The Irrawaddy

Three Arrested in Rangoon Tailor Abuse Case

A man walks past the Ava tailoring shop on 40th Street in Rangoon’s Kyauktada Township

RANGOON — Three members of a family accused of human trafficking and abuse at a downtown Rangoon tailoring shop have been arrested and detained by Yangon Police Force, according to the force’s official Facebook page.

The Anti-Human Trafficking Unit filed charges against grandmother Daw Tin Thuzar and one of her daughters, Ma Su Mon Latt of Ava Tailor Shop at Kyauktada Township’s police department, Lt­-Col Myo Thein of the unit told The Irrawaddy.

Daw Tin Thuzar was detained Tuesday while Ma Su Mon Latt and Ko Tin Min Latt were arrested on Wednesday lunchtime. Ko Tin Min Latt is believed to be another family member.

The two girls, San Kay Khaing aged 16 and and Tha Zin aged 17, suffered five years of abuse at the hands of owners of the six-floor tailor shop and factory on 40th Street in the heart of the former capital, according to the victims.

Myo Thein said that the Anti-Human Trafficking Unit saw the case unfold on social media and filed charges against the offenders as per Burma’s Anti-Trafficking in Persons Law.

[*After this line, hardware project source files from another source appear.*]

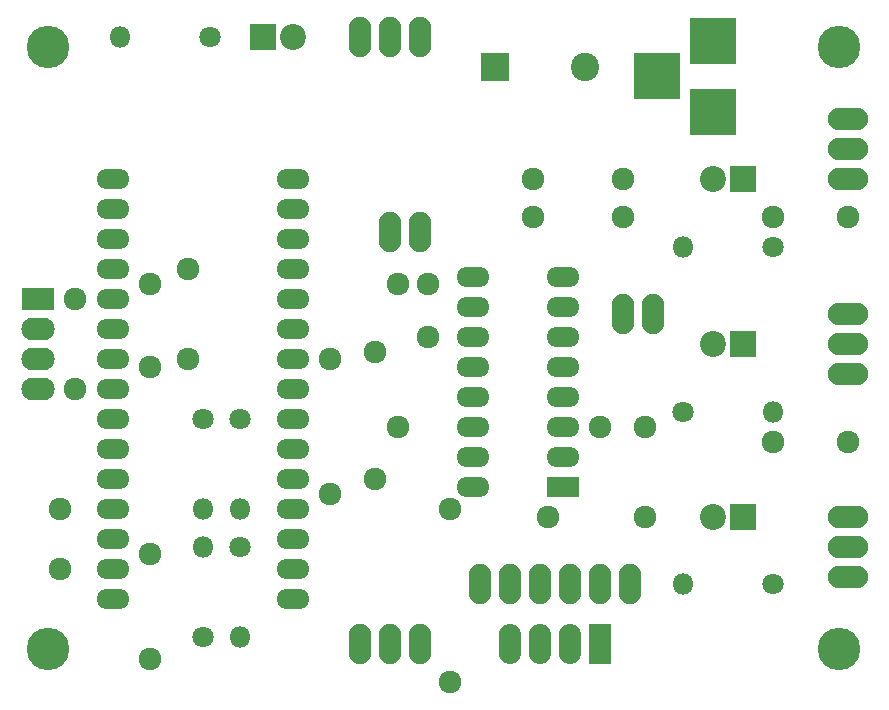
<source format=gbr>
G04 #@! TF.FileFunction,Soldermask,Bot*
%FSLAX46Y46*%
G04 Gerber Fmt 4.6, Leading zero omitted, Abs format (unit mm)*
G04 Created by KiCad (PCBNEW 4.0.4-stable) date 07/02/20 16:24:01*
%MOMM*%
%LPD*%
G01*
G04 APERTURE LIST*
%ADD10C,0.100000*%
%ADD11O,2.813000X1.670000*%
%ADD12R,3.900000X3.900000*%
%ADD13O,1.910000X3.410000*%
%ADD14R,2.200000X2.200000*%
%ADD15C,2.200000*%
%ADD16O,3.410000X1.910000*%
%ADD17R,2.813000X1.924000*%
%ADD18O,2.813000X1.924000*%
%ADD19C,1.800000*%
%ADD20O,1.800000X1.800000*%
%ADD21R,2.400000X2.400000*%
%ADD22C,2.400000*%
%ADD23R,2.813000X1.670000*%
%ADD24C,3.600000*%
%ADD25R,1.900000X3.400000*%
%ADD26O,1.900000X3.400000*%
%ADD27C,1.924000*%
G04 APERTURE END LIST*
D10*
D11*
X30480000Y-104775000D03*
X45720000Y-104775000D03*
X30480000Y-102235000D03*
X45720000Y-102235000D03*
X30480000Y-99695000D03*
X45720000Y-99695000D03*
X30480000Y-97155000D03*
X45720000Y-97155000D03*
X30480000Y-94615000D03*
X45720000Y-94615000D03*
X30480000Y-92075000D03*
X45720000Y-92075000D03*
X30480000Y-89535000D03*
X45720000Y-89535000D03*
X30480000Y-86995000D03*
X45720000Y-86995000D03*
X30480000Y-84455000D03*
X45720000Y-84455000D03*
X30480000Y-81915000D03*
X45720000Y-81915000D03*
X30480000Y-79375000D03*
X45720000Y-79375000D03*
X30480000Y-76835000D03*
X45720000Y-76835000D03*
X30480000Y-74295000D03*
X45720000Y-74295000D03*
X30480000Y-71755000D03*
X45720000Y-71755000D03*
X30480000Y-69215000D03*
X45720000Y-69215000D03*
D12*
X81280000Y-63500000D03*
X81280000Y-57500000D03*
X76580000Y-60500000D03*
D13*
X76200000Y-80645000D03*
X73660000Y-80645000D03*
D14*
X83820000Y-97790000D03*
D15*
X81280000Y-97790000D03*
D16*
X92710000Y-85725000D03*
X92710000Y-83185000D03*
X92710000Y-80645000D03*
D13*
X74295000Y-103505000D03*
X71755000Y-103505000D03*
X69215000Y-103505000D03*
X66675000Y-103505000D03*
X64135000Y-103505000D03*
X61595000Y-103505000D03*
X56515000Y-57150000D03*
X53975000Y-57150000D03*
X51435000Y-57150000D03*
X51435000Y-108585000D03*
X53975000Y-108585000D03*
X56515000Y-108585000D03*
D17*
X24130000Y-79375000D03*
D18*
X24130000Y-81915000D03*
X24130000Y-84455000D03*
X24130000Y-86995000D03*
D16*
X92710000Y-102870000D03*
X92710000Y-100330000D03*
X92710000Y-97790000D03*
X92710000Y-69215000D03*
X92710000Y-66675000D03*
X92710000Y-64135000D03*
D13*
X56515000Y-73660000D03*
X53975000Y-73660000D03*
D19*
X38100000Y-107950000D03*
D20*
X38100000Y-100330000D03*
D19*
X41275000Y-100330000D03*
D20*
X41275000Y-107950000D03*
D19*
X86360000Y-103505000D03*
D20*
X78740000Y-103505000D03*
D19*
X78740000Y-88900000D03*
D20*
X86360000Y-88900000D03*
D19*
X86360000Y-74930000D03*
D20*
X78740000Y-74930000D03*
D19*
X41275000Y-89535000D03*
D20*
X41275000Y-97155000D03*
D19*
X38100000Y-89535000D03*
D20*
X38100000Y-97155000D03*
D21*
X62865000Y-59690000D03*
D22*
X70465000Y-59690000D03*
D23*
X68580000Y-95250000D03*
D11*
X60960000Y-77470000D03*
X68580000Y-92710000D03*
X60960000Y-80010000D03*
X68580000Y-90170000D03*
X60960000Y-82550000D03*
X68580000Y-87630000D03*
X60960000Y-85090000D03*
X68580000Y-85090000D03*
X60960000Y-87630000D03*
X68580000Y-82550000D03*
X60960000Y-90170000D03*
X68580000Y-80010000D03*
X60960000Y-92710000D03*
X68580000Y-77470000D03*
X60960000Y-95250000D03*
D24*
X25000000Y-58000000D03*
X25000000Y-109000000D03*
X92000000Y-109000000D03*
X92000000Y-58000000D03*
D14*
X83820000Y-83185000D03*
D15*
X81280000Y-83185000D03*
D14*
X83820000Y-69215000D03*
D15*
X81280000Y-69215000D03*
D14*
X43180000Y-57150000D03*
D15*
X45720000Y-57150000D03*
D19*
X38735000Y-57150000D03*
D20*
X31115000Y-57150000D03*
D25*
X71755000Y-108585000D03*
D26*
X69215000Y-108585000D03*
X66675000Y-108585000D03*
X64135000Y-108585000D03*
D27*
X52705000Y-94615000D03*
X52705000Y-83820000D03*
X75565000Y-97790000D03*
X67310000Y-97790000D03*
X48895000Y-95885000D03*
X48895000Y-84455000D03*
X73660000Y-72390000D03*
X66040000Y-72390000D03*
X92710000Y-91440000D03*
X86360000Y-91440000D03*
X92710000Y-72390000D03*
X66040000Y-69215000D03*
X73660000Y-69215000D03*
X86360000Y-72390000D03*
X36830000Y-84455000D03*
X36830000Y-76835000D03*
X27305000Y-86995000D03*
X27305000Y-79375000D03*
X26035000Y-97155000D03*
X26035000Y-102235000D03*
X59055000Y-97155000D03*
X59055000Y-111760000D03*
X33655000Y-109855000D03*
X33655000Y-100965000D03*
X33655000Y-85090000D03*
X33655000Y-78105000D03*
X71755000Y-90170000D03*
X75565000Y-90170000D03*
X57150000Y-78105000D03*
X57150000Y-82550000D03*
X54610000Y-90170000D03*
X54610000Y-78105000D03*
M02*

</source>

He filed both charges against the tailors on Tuesday afternoon and said that the police station had accepted the case.

According to Article 24 of the law, anyone found guilty of trafficking in persons, especially women, children, and young persons, shall be punished with a minimum prison term of 10 years and a maximum sentence of life imprisonment.

Article 32 imposes the same punishment for anyone who “prepares, attempts, conspires, organizes, administers or abets” in any of the offences stated in the law.

The case was initially filed at the Kyauktada Township police station three months ago by U Swe Win, chief correspondent of Myanmar Now news agency, after a member of the family notified him about the abuse of the girls and asked for help in rescuing them.

When the police failed to take action, he said, he contacted the Myanmar National Human Rights Commission (MNHRC).

U Swe Win said that the police and the MNHRC had recommended that the victims’ families accept monetary compensation for the crime, since a legal fight would be lengthy and held no guarantee of justice.

The families acted on the recommendation, and the family accused of the abuse paid 4 million kyats to San Kay Khaing (US$3,235) and 1 million ($809) to Tha Zin. The amount included three years’ worth of salaries that had not been paid.

Since escaping the tailoring shop on Sept. 5, the two girls have been recovering at their family’s homes in Bawlonekwin village in Rangoon’s Kawhmu Township.

Myo Thein explained that the offenders also violated Article 3 of the law, which prohibits “debt-bondage”—whereby a debtor pledges personal labor or services to repay a debt that is not clearly defined or assessed.

“The offenders exploited the girls by not paying their full salaries for about two years,” he said. “There was also torture and physical abuse.”

Myo Thein said his unit will pursue the accused even if the families of the victims agreed to settle the case through monetary compensation.

“Such a case should not be settled or dropped,” he said.